NullPointerException when running TagReadWithGeneFunction, Drop-seq protocol
hoytpr opened this issue · 9 comments
I'm running Drop-seq_tools2.3.0 or our University cluster and have some scRNAseq data from our Illumina instrument. Drop-seq was installed in the last few days. Following the McCarroll lab protocol from 2018.
I have completed the create_Drop-seq_reference_metadata.sh
script, and am running the Drop-seq_alignment.sh
script on a small batch of sequence data (one sample with only a few thousand reads). These sequences were processed with bcl2fastq
(most recent version) and then a new install of Picard 2.21.4-3gd7e09b8 (installed by cloning and building with gradle) using FastqToSam
to generate the uBAM files. Unfortunately the NullPointerException
doesn't give me much to troubleshoot. I have read other issues on this site, but none seemed to solve this exact error.
EDIT: I did not include that this cluster loads JAVA 1.8 using a module so module load jdk/1.8.0_112
must be part of my submission scripts.
TagReadWithInterval completes then during the TagReadWithGeneFunction step of the process, the following error occurs:
[Tue Dec 17 15:04:36 CST 2019] org.broadinstitute.dropseqrna.metrics.TagReadWithInterval done.
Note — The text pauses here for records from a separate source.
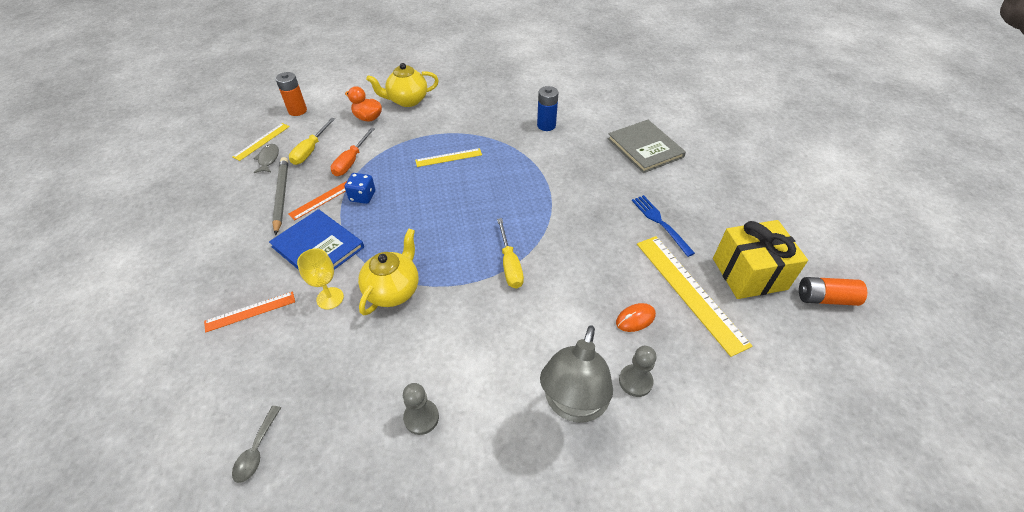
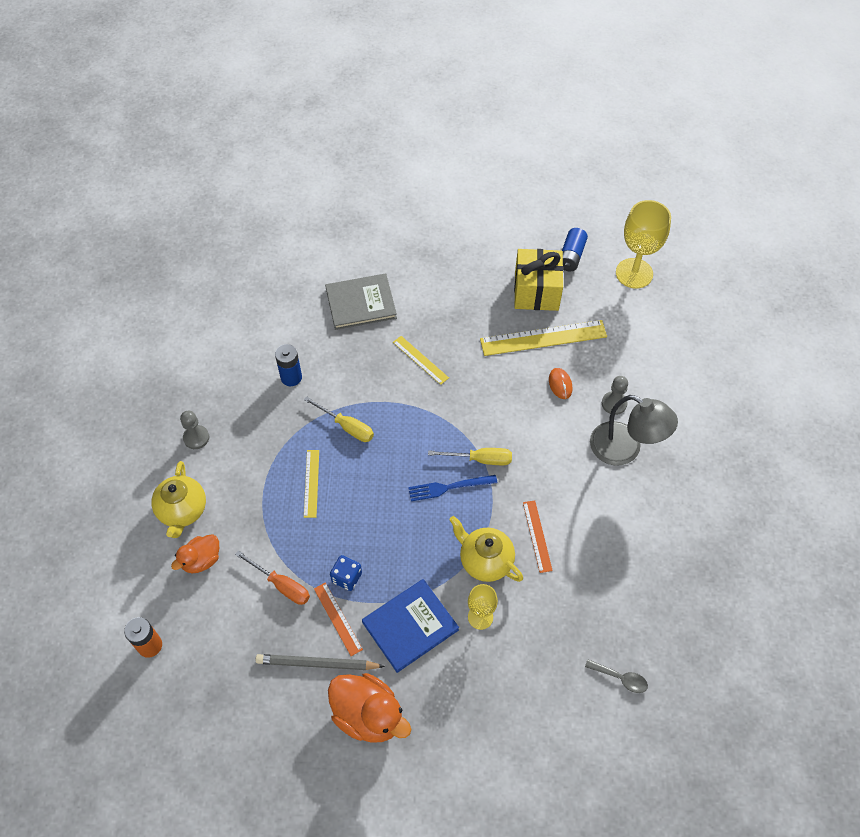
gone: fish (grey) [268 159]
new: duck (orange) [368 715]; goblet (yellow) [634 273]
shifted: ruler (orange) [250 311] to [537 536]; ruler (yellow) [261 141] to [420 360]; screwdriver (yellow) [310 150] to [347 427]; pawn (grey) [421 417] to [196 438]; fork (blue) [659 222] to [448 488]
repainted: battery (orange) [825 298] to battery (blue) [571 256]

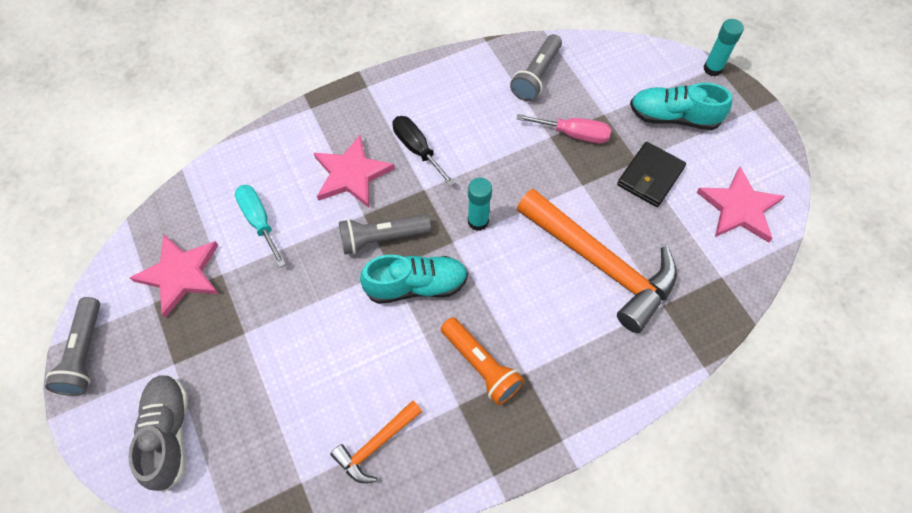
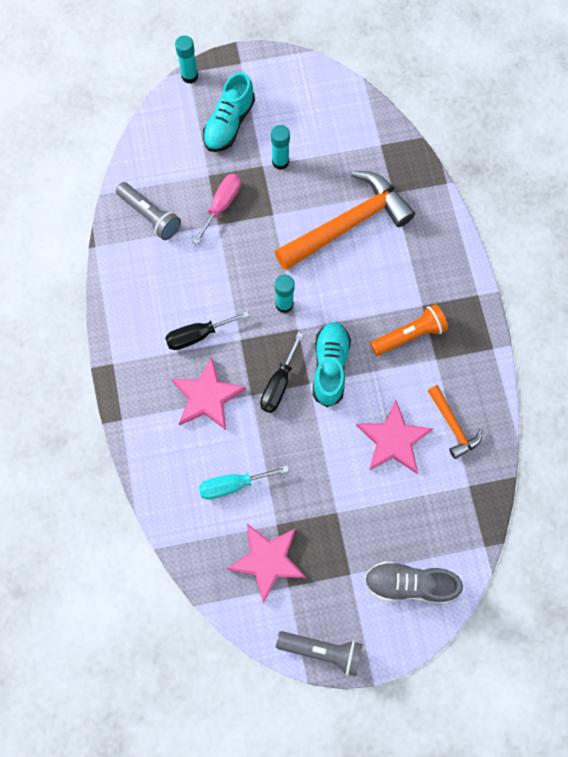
shifted: star (pink) [739 208] to [393 440]
swapped: flashlight (grey) [382 238] to screwdriver (black) [279 384]; wallet (black) [650 176] to glue stick (turquoise) [280 162]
Elapsed time: 0.02 minutes.
Runtime.totalMemory()=504889344
INFO 2019-12-17 15:04:37 TagReadWithGeneFunction
********** NOTE: Picard's command line syntax is changing.
**********
********** For more information, please see:
********** https://github.com/broadinstitute/picard/wiki/Command-Line-Syntax-Transition-For-Users-(Pre-Transition)
**********
********** The command line looks like this in the new syntax:
**********
********** TagReadWithGeneFunction -O ./dropseqtemp/function_tagged.bam -ANNOTATIONS_FILE ../outputs/cat9.refFlat -INPUT ./dropseqtemp/gene_tagged.bam
**********
15:04:37.696 INFO NativeLibraryLoader - Loading libgkl_compression.so from jar:file:/panfs/panfs.cluster/scratch/phoyt/scRNA/Drop-seq_tools-2.3.0/jar/lib/picard-2.18.14.jar!/com/intel/gkl/native/libgkl_compression.so
15:04:37.708 WARN NativeLibraryLoader - Unable to load libgkl_compression.so from native/libgkl_compression.so (No such file or directory)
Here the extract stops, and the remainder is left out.